Тематически приписанный к «деревенщикам», Екимов неуловимо отличается от них подходом к жизни. Созданную ими горестную отходную, даже и прослоенную иной раз юмором, естественно отнести к трагическому, но никак не к сентиментальному роду: реквиему душещипательным быть не положено, если и льются тут слезы, то другие. Екимов, столько написавший о заботах и скорбях своих земляков, — бестрагичен. Вечно переменчивая жизнь не делает его ни плакальщиком по уходящему, ни энтузиастом нового. Для него в жизни человека ничего окончательного не решается через верность укладу и быту или, напротив, через порчу «среды» и «нравов», хотя он, как никто другой, знает эту среду: и хозяйство, и обычаи, и житейские условия, и нынешние сдвиги в своей микровселенной (Задонье, Придонье). На редкость неангажированный писатель (при чтении вспоминается не Глеб Успенский, а Антон Чехов), он исподволь наблюдает, как в человеческой душе «глухие страсти» (его выражение) сталкиваются с добрыми порывами. Вера в самую возможность такого столкновения, в возможность положительного душевного движени на опустелом, казалось бы, или неожиданном месте и делает Екимова в наших глазах «сентиментальным». Мы далеко ушли от Талейрана, который, по рассказам, советовал никогда не доверяться первому порыву, потому что он самый великодушный. Старый лис, как нам сегодня представляется, слишком хорошо думал о людях. Екимов не так сентиментален, как этот прожженный француз, добрый порыв у его персонажей рождается далеко не сразу и даже непоправимо, случается, запаздывает. Но и в таком виде это для нас перебор…

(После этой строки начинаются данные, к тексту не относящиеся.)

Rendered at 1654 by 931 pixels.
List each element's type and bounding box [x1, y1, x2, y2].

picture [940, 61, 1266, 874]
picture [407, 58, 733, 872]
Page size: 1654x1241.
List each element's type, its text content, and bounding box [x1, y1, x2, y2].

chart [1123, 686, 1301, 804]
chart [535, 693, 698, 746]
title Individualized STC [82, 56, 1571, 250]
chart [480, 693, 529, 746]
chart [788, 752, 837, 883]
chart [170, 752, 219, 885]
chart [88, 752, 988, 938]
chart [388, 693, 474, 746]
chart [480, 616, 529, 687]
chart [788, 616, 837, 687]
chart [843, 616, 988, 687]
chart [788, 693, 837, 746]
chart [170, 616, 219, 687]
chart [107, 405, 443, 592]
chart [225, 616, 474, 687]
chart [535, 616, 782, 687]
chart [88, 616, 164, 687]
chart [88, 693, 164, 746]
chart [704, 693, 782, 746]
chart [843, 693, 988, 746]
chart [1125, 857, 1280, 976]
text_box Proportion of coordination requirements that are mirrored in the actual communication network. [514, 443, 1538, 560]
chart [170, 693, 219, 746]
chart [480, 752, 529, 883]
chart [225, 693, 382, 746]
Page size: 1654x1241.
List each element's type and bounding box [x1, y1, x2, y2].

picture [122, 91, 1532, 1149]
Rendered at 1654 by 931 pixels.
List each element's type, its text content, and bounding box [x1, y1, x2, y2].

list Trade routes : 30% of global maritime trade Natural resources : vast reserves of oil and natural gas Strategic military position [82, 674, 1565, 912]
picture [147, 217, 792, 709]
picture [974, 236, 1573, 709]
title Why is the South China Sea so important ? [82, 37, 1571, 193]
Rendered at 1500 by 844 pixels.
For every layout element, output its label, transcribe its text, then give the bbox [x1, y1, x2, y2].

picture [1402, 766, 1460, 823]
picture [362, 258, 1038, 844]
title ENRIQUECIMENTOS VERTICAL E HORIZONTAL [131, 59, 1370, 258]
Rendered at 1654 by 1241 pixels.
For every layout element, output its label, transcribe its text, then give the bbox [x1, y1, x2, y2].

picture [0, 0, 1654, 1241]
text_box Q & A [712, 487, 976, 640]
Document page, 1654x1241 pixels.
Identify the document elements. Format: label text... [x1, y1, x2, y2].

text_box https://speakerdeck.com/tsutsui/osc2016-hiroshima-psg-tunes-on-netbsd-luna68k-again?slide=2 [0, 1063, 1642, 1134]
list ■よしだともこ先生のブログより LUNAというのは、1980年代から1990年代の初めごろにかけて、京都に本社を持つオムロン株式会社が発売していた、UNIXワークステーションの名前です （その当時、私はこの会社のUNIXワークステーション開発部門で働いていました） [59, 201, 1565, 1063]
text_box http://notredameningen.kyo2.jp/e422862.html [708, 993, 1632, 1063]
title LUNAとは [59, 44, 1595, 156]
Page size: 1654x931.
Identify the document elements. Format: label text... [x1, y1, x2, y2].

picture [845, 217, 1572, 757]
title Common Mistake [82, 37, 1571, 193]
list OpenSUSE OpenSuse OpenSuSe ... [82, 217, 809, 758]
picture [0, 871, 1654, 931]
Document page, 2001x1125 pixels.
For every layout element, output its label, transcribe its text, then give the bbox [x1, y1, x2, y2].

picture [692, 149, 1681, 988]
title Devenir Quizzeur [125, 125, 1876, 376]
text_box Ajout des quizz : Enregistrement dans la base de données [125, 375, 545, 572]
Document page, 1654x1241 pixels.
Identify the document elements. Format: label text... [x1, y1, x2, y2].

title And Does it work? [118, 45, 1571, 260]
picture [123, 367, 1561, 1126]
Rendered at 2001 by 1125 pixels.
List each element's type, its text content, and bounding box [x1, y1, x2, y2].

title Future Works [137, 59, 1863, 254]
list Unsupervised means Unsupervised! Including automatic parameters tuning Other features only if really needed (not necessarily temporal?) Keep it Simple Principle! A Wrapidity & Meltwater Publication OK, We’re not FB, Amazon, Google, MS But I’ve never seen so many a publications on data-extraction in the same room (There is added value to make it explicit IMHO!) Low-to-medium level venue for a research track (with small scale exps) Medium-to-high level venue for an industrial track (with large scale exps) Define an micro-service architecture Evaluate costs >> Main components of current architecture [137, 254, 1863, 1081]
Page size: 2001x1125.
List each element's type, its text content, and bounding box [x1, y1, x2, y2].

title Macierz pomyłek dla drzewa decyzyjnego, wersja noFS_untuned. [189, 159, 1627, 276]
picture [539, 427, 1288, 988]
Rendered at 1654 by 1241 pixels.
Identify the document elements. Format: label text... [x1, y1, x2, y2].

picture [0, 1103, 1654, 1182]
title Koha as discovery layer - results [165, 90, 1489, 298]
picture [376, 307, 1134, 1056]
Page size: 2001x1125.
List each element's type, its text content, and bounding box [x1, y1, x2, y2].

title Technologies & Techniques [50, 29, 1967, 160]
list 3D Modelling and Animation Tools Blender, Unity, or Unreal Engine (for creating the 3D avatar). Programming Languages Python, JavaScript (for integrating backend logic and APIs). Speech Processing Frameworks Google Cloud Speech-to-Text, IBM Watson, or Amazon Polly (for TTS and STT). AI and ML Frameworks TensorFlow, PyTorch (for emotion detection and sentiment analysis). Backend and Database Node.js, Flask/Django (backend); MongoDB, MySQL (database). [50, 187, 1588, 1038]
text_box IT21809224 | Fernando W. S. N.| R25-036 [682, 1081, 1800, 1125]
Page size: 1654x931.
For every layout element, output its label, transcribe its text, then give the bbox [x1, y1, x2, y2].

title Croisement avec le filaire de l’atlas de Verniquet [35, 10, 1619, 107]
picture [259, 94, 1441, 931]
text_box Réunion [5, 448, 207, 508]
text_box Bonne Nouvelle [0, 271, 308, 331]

«Звенела, биясь о стекло, янтарно-желтая оса. Осторожно, ладонью, я вывел ее к свободе, и она улетела». Этот непроизвольный жест (никакой символики, просто штрих знойного лета), жест опять-таки «сентиментальный» (живи!), определяет, кажется, и обращение писателя со всем, к чему прикоснулось его перо: именно — «осторожно», именно — «к свободе».
Кто решился бы в двадцатом веке написать — не шутейный, не пародийный — рассказ о том, как вечно переругивающаяся семейная пара мирится и теплеет, наблюда за гнездом горлиц, самца и самочки? Эдак неприлично подставиться! А ведь у Екимова получилось, и получилось хорошо («У гнезда»). «└ Иди гляди… — громким шепотом позвал он жену… — Прилетел этот… Ну, жених, какой целовал. Прилетел и сменил ее. Вон… Они сменяются! Все по-честному. Он тоже свое отсиживает. Как положено». — └Конечно… все же отец. Жалеет их», — согласилась Мария. └И сидит не хуже. Не ворохнется», — похвалил Виктор. Птица глядела на людей черной бусинкой глаза, склонив головку». И смеешься, глядя вместе с птицей на этих больших, состарившихся детей, на этих изработавшихся крестьян, быть может, впервые присмотревшихся к жизни, что текла, текла вокруг, да и утекла; и веришь их волнению, а вместе с тем — и автору, который осторожно к тому подводит; и грустишь: «Господи… чего он в жизни видал хорошего?» (это — помягчевшая Мария о муже, но то же, дословно, — припев автора о каждом земледельце в едва ли не любом рассказе или очерке: «прожили век за куриный пек»).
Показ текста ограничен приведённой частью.